In evaluating teachers and administrators, TAP puts much more weight on student test scores than the other methods. Somerset ties their pay raises — ranging as high as $12,000 a year — to those evaluations.

Lytle ISD, which in 2012 was judged one of the best districts in the state in the rigorous H-E-B Excellence in Education competition, started using the Danielson model last school year at its four campuses with roughly 120 teachers. The district has spent $4.7 million in eight years on teacher evaluation programs, helped by $3.4 million in state and federal grants, superintendent Michelle Carroll Smith said.

With a $2 million grant acquired this year, Southside ISD started using the Stronge model in August to evaluate its 350 teachers across its eight campuses.

The Legislature’s next move is anyone’s guess, said Jennifer Canaday, governmental relations manager for the Association of Texas Professional Educators. ATPE generally supports giving bonuses for good performance, but, along with the state’s three other main teacher groups, is leery about tying salaries to evaluations and opposes basing them on student test scores.

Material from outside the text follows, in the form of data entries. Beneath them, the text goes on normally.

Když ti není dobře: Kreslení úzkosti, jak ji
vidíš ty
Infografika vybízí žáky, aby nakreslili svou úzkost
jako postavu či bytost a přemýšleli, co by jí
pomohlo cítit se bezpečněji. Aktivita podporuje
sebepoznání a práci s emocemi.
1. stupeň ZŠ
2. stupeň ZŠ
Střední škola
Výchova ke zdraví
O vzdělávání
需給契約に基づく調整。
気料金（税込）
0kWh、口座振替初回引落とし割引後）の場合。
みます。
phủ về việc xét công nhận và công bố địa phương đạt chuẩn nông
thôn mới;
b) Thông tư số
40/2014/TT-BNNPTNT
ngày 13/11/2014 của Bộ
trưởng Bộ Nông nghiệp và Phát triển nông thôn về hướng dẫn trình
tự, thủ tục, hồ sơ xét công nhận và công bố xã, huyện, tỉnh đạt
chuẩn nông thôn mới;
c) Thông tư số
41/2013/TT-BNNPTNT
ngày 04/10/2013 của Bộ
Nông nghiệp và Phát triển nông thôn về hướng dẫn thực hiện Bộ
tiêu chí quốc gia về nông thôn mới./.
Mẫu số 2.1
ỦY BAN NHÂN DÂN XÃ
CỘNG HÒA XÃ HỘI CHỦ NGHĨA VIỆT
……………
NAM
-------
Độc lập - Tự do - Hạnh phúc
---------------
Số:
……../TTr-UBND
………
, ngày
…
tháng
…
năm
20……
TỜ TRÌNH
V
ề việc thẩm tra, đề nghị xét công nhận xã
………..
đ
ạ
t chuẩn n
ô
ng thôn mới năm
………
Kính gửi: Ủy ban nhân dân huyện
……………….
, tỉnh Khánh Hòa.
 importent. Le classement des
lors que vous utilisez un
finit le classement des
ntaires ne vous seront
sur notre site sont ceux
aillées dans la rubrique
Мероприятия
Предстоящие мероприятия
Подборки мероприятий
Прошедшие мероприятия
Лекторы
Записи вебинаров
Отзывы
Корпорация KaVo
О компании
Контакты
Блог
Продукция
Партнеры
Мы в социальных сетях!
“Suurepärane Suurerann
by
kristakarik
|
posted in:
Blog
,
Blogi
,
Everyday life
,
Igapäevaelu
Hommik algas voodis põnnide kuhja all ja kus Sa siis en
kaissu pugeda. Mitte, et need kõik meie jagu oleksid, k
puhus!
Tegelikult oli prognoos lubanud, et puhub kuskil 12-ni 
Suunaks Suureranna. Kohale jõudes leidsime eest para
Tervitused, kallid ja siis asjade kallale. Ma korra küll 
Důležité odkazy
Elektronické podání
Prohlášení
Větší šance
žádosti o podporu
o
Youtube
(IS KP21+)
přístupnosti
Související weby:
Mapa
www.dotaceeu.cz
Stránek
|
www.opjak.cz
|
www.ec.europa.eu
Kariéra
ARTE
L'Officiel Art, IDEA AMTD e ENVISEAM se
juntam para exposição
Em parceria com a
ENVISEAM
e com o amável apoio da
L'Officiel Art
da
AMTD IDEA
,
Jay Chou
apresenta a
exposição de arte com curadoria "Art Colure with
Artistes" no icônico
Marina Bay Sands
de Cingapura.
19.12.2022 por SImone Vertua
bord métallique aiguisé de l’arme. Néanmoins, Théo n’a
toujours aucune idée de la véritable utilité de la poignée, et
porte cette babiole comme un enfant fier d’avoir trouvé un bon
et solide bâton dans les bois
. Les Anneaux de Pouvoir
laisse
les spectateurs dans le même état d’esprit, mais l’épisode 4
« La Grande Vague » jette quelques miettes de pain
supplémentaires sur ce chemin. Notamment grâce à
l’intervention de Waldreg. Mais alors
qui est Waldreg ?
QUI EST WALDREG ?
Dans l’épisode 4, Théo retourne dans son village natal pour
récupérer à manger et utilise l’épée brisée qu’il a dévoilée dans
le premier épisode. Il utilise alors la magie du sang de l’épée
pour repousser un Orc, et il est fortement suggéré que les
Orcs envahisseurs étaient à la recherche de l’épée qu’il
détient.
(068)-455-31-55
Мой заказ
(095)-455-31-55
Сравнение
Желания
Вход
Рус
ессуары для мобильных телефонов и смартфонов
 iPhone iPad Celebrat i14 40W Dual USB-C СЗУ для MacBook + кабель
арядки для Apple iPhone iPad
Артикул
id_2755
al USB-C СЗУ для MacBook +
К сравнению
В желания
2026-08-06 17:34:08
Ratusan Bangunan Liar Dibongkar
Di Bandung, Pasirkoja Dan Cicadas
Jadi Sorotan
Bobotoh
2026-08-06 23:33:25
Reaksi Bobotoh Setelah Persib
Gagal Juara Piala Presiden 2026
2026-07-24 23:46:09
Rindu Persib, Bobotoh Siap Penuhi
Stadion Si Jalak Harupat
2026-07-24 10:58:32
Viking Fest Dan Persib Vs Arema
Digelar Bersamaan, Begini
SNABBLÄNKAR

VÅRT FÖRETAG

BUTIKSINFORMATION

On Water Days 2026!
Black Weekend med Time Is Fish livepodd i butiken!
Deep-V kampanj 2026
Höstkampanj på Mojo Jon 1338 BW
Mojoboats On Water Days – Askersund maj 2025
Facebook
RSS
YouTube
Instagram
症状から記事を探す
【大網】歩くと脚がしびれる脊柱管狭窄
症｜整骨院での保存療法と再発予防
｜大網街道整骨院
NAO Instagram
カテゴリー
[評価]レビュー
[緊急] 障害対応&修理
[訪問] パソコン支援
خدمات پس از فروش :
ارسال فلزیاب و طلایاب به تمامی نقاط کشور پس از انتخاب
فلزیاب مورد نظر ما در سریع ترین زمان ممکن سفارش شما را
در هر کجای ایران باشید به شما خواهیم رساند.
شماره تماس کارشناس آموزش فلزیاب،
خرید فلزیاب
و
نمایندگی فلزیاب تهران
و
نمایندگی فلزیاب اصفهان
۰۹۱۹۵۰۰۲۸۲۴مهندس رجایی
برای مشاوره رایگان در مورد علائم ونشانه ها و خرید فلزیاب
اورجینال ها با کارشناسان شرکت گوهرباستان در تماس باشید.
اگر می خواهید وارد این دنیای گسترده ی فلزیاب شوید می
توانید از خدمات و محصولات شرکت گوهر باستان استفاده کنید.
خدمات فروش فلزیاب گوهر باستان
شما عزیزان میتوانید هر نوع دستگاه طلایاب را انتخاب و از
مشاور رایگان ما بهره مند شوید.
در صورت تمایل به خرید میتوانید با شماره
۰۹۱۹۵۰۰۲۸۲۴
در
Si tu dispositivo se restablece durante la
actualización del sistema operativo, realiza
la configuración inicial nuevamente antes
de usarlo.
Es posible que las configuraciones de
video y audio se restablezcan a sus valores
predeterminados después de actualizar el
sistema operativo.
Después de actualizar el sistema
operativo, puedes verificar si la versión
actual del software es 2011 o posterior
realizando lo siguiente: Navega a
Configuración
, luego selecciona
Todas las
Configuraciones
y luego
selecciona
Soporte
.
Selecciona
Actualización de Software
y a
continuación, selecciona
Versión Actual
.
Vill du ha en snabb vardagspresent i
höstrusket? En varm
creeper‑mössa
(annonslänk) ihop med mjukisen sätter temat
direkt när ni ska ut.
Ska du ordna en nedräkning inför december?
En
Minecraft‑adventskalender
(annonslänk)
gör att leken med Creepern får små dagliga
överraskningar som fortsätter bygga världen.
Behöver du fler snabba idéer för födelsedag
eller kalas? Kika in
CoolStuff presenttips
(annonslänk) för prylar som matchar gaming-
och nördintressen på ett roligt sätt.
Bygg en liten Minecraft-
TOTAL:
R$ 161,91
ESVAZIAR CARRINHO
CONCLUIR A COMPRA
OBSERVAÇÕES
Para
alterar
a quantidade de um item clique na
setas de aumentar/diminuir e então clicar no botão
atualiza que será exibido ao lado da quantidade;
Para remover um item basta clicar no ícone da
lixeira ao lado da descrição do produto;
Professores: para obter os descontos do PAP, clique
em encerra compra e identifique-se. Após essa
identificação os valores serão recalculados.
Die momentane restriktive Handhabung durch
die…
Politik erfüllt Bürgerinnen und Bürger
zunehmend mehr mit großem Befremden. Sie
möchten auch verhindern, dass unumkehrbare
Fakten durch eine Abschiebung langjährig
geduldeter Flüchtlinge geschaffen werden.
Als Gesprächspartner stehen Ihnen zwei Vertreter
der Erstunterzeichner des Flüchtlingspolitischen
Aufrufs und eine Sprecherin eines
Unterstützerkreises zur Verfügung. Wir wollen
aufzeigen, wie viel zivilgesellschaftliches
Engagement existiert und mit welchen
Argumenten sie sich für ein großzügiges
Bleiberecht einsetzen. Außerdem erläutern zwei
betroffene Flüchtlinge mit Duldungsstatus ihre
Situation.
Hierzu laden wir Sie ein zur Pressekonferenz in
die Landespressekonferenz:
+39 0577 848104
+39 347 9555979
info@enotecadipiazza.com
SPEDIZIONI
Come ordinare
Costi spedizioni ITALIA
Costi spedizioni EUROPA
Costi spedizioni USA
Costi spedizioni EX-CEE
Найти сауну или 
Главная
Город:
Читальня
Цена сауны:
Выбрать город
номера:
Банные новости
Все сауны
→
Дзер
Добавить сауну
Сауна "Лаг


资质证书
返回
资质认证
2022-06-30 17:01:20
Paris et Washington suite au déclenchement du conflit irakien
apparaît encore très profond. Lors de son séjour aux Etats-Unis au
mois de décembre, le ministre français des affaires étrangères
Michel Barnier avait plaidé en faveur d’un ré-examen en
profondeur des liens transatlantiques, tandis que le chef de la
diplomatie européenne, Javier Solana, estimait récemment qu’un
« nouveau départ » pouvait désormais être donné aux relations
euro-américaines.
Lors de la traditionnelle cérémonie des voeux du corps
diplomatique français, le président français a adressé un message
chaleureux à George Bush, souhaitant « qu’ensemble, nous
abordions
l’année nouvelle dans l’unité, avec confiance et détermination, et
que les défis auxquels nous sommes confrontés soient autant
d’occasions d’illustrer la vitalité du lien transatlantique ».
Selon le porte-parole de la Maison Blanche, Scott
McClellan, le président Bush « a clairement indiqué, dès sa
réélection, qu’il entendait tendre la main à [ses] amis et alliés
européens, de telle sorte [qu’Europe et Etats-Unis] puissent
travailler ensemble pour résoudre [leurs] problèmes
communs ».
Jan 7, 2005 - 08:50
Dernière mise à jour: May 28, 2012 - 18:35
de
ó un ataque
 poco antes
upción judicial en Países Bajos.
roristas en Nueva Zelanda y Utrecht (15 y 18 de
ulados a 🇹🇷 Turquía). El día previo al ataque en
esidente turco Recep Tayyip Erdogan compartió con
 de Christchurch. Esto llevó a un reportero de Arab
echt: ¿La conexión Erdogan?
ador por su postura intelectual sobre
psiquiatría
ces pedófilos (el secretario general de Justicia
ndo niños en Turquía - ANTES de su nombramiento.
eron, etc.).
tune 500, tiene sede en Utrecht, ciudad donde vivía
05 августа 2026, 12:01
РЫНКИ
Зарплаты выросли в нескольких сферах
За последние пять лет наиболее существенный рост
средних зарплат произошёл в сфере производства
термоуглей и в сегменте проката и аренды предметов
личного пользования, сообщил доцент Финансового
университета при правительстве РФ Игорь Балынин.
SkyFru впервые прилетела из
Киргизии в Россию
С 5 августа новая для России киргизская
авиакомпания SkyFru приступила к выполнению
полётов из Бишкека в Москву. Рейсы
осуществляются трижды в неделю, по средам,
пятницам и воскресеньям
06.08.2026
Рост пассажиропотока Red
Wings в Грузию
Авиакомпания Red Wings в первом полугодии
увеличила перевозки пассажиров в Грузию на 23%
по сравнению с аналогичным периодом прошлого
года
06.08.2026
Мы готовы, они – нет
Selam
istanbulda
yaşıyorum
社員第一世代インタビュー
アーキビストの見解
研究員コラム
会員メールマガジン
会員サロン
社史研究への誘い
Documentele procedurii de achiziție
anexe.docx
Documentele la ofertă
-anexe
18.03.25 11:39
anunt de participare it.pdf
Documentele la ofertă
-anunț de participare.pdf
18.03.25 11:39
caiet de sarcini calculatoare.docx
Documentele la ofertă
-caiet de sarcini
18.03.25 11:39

The groups also have said that school districts should be vigilant about vetting any new evaluation system, especially those being sold by for-profit companies that would require more public spending.

Administrators piloting the new programs here concede they have an advantage: their districts are smaller and can more easily manage such a change.

“We might be small, but it doesn’t mean we can’t show our capabilities to help lead the way,” Lytle’s Smith said.

Gouard, with 25 years in education, cautions others not to expect some overnight miracle from a new teacher evaluation system. As someone who was teaching down the hall from Lopez less than three years ago, Gouard said she vividly recalls the pressures her colleagues endure on a day-to-day basis. That perspective helps frame her approach in building a relationship with those she evaluates, she explained.

“It’s all about trust,” said Gouard, who has known Lopez for a decade. “If we don’t trust each other, it won’t work.”